Partition the backtest table by event_date. On Snowflake the equivalent is clustering by the date column; on BigQuery use partitioned tables with _PARTITIONDATE; on Postgres use declarative partitioning by month. A six-month bias window should touch six partitions, not the entire backtest history. If EXPLAIN shows the query scanning the whole table, partition pruning is not firing and the predicates need to be tightened.

If you want to drill SQL questions like forecast diagnostics every day, NAILDD is launching with 500+ SQL problems built around exactly this pattern.

FAQ

What level of forecast bias is acceptable?

For consumer-product analytics, an absolute MPE under two percent is excellent, two to five percent is workable, and anything above five percent is a signal to investigate. For inventory and capacity planning the tolerance is tighter — most ops teams flag anything above one percent because the downstream cost of stockouts and overstock dominates the cost of the model fix. The right threshold is set by the business, not by the model: ask what one percent of overforecast costs in dollars, and the threshold writes itself.

Bias is zero but MAE is large — what does that mean?

The model is noisy but not directionally wrong.

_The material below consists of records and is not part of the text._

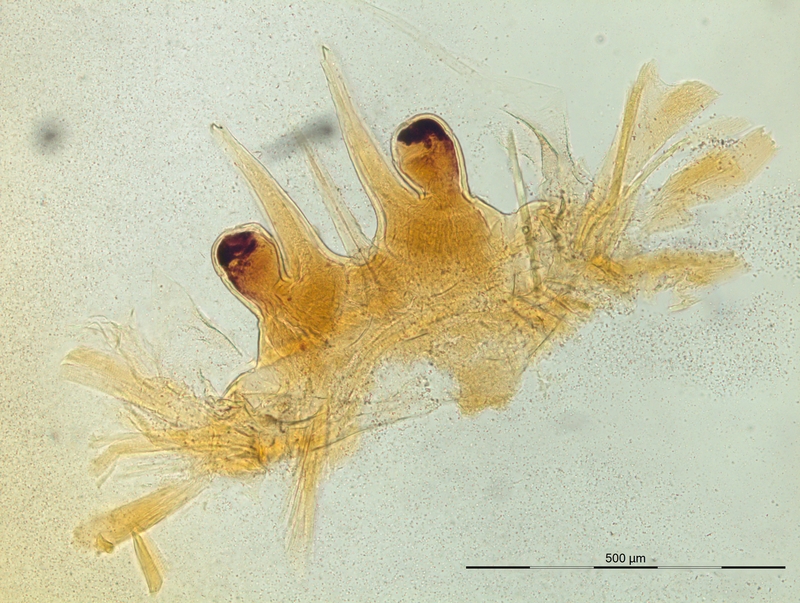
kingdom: Animalia
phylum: Arthropoda
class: Diplopoda
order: Chordeumatida
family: Craspedosomatidae
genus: Macheiriophoron
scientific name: Macheiriophoron verhoeffi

Predictions overshoot on some days and undershoot on others by roughly equal amounts, and the errors cancel in the mean. This is a different failure mode than systematic bias and calls for different fixes: feature engineering, more training data, or a model with lower variance. Bias-correction layers will not help when the model is unbiased in expectation but high variance in practice.

Is positive bias always bad?

Positive bias means the model is underforecasting. Whether that is bad depends on the asymmetric cost downstream. For inventory, underforecast leads to stockouts, which are usually more painful than overstock — so positive bias is worse than the equivalent negative bias. For capacity, underforecast leads to overload and service degradation, again usually worse than running with spare headroom. For revenue planning, underforecast is conservative and often preferred over a confident overforecast that the board then has to walk back.

How do I fix a biased forecast?

The cheapest fix is a bias-correction layer on top of the existing model: estimate the residual mean on a rolling backtest, subtract it from every new prediction, and monitor whether the corrected residuals stay centered on zero. For drifting biases the right move is retraining with a more recent window, sometimes with concept-drift weighting that downweights older observations. For segment-specific biases the fix is segment-specific features or per-segment correction terms; a single global correction will not solve a problem that lives in the segment breakdown.

Is forecast bias the same as tracking signal?

They are closely related but not identical. Forecast bias is a single number — the average signed error over a window. Tracking signal is bias normalized by mean absolute deviation and monitored over time, typically with control limits at plus and minus four or six. Tracking signal is the operational monitoring metric — it tells the on-call analyst "the bias has crossed the threshold, page the model owner." Forecast bias is the diagnostic metric — it tells the analyst what direction the model is leaning and by how much.